Texas Supreme Court Overturns Non-Economic Damages Award Not Grounded in Evidence

The Texas Supreme Court recently handed down an opinion that may help rein in the rash of “nuclear verdicts” juries have been awarding in the last few years. Until now, Texas juries have generally been allowed to pick any number when determining the damage amount. In Gregory v. Chohan, the Supreme Court of Texas addressed the evidence needed to support non-economic damage awards in wrongful death claims.

Gregory was a wrongful death lawsuit arising from a tragic multi-vehicle pileup. The jury delivered a verdict of $38.8 million, with one family receiving an award of just over $15 million in non-economic damages. The defendants appealed the lower court’s ruling on several grounds, including the size of the non-economic damages award. The court of appeals, sitting en banc, affirmed the lower court’s ruling on all grounds. The Supreme Court of Texas then overturned the verdict, in large part because of a lack of actual evidence supporting the amount of non-economic damages awarded.

As noted by the court, the jury’s duty is to find an amount that “would fairly and reasonably compensate for the loss.” Importantly, the court held that it is insufficient for plaintiffs to show the existence of mental anguish or other consortium-type loss: plaintiffs must also present evidence justifying the amount of non-economic damages sought. Put simply, the amount of damages must have a rational basis for the amount that is grounded in evidence.

In Gregory, the court also expressly rejected two common techniques plaintiffs utilize to support requests for large amounts of non-economic damages: unsubstantiated anchors and unexamined ratios.

Technique 1: Unsubstantiated Anchor

Unsubstantiated anchoring is a tactic whereby attorneys suggest damage amounts by referencing objects or values with no rational connection to the facts of the case. In Gregory, the plaintiff’s counsel drew analogies to a $71 million Boeing F-18 fighter jet and a $186 million painting by Mark Rothko. Attorneys across the country use anchors like these to place monetary values on injuries and force jurors to consider damage amounts similar to the numbers offered, despite the lack of a rational connection between reasonable compensation and the suggested anchor. According to the court, unsubstantiated anchors are not evidence of the plaintiff’s loss and do not assist jurors in finding reasonable damage amounts.
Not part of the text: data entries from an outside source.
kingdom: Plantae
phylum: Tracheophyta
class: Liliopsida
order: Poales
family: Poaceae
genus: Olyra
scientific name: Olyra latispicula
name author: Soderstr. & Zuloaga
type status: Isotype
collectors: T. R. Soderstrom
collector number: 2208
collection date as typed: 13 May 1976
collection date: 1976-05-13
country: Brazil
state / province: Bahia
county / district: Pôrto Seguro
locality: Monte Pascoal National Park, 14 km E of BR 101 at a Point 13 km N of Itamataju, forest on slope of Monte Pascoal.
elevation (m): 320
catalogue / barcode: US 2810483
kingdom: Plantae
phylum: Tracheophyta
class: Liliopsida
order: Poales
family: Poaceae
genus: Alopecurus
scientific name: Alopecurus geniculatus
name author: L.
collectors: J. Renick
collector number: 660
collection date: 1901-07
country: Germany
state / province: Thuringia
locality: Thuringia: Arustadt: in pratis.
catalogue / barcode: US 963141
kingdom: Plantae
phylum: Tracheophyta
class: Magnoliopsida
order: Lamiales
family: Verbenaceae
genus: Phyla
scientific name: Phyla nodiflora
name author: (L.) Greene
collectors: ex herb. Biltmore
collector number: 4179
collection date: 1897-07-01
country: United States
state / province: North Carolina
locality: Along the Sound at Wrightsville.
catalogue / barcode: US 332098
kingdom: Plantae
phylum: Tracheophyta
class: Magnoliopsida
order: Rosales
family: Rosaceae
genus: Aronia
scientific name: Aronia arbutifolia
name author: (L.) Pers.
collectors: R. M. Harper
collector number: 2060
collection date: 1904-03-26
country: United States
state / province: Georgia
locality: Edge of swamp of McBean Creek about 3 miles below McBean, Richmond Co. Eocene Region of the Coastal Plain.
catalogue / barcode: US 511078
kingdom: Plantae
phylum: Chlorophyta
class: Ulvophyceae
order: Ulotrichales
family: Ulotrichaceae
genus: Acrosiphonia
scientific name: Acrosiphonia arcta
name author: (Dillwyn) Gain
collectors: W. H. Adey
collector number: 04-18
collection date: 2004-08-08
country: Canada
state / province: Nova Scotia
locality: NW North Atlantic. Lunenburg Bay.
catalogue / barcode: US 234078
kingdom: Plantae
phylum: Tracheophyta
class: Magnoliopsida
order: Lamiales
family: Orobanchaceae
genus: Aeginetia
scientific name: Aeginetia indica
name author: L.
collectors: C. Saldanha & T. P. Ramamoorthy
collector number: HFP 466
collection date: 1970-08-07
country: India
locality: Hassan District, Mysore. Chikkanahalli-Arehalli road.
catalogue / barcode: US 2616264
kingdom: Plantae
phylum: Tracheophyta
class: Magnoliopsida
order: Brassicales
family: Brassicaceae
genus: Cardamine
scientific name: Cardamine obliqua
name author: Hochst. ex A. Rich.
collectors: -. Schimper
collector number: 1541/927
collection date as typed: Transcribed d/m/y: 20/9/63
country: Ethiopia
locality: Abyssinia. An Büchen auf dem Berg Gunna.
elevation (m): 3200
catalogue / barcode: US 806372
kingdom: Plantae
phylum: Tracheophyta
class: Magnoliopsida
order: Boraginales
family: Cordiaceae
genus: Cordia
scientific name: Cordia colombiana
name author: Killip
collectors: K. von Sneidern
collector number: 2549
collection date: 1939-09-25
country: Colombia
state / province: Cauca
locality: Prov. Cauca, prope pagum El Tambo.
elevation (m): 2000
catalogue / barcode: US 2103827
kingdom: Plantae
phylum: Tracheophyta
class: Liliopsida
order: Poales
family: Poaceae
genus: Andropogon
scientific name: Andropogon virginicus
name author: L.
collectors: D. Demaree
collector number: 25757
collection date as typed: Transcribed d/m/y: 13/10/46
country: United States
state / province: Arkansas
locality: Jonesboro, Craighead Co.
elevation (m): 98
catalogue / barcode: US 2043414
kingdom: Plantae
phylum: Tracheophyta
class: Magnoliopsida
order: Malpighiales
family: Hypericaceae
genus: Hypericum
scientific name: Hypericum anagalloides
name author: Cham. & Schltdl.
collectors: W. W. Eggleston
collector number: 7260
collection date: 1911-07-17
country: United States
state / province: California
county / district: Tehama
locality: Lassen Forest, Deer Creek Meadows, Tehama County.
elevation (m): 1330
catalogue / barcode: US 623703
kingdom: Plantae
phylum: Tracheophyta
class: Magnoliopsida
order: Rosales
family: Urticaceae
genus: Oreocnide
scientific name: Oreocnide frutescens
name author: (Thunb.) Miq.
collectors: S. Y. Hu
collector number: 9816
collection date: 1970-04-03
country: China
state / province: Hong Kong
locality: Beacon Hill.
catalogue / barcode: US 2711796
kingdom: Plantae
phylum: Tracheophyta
Technique 2: Unexamined Ratio

The court also rejected the use of unexamined ratios, where a numerical ratio—that is not related to any evidence in the case—is used to calculate damages.  In Gregory, the plaintiff’s counsel argued that the plaintiffs tried to give their “two cents worth” to the defendants throughout the course of the lawsuit. Then, counsel urged the jury to give their “two cents worth” for every one of the 650 million miles a defendant’s truck drove during the year of the accident. The court explained the plaintiff’s “two cent” argument lacked any rational basis to support the sought compensation. In fact, the Texas Rules of Civil Procedure address techniques like the ones used by the plaintiff and require counselors to confine their arguments “strictly to the evidence and to the arguments of opposing counsel.” Tex. R. Civ. P. 269(e). Furthermore, courts are obligated to prevent improper jury arguments and are not “required to wait for objections to be made when the rules as to arguments are violated.” Tex. R. Civ. P. 269(g).

In overturning the award in Gregory, the Texas Supreme Court is reinforcing the principle that all damages, even non-economic damages, must be rationally tied to the evidence in the case. Where there is no direct evidence illustrating a non-economic damage, such as emotional injury, plaintiffs must establish a rational basis for the damages awarded, such as potential financial consequences of severe emotional trauma. The nature, duration, and severity of the alleged mental anguish also remain relevant considerations when justifying the damage amount. It remains to be seen how effectively trial courts will implement this decision, but it may help limit or prevent irrational nuclear verdicts.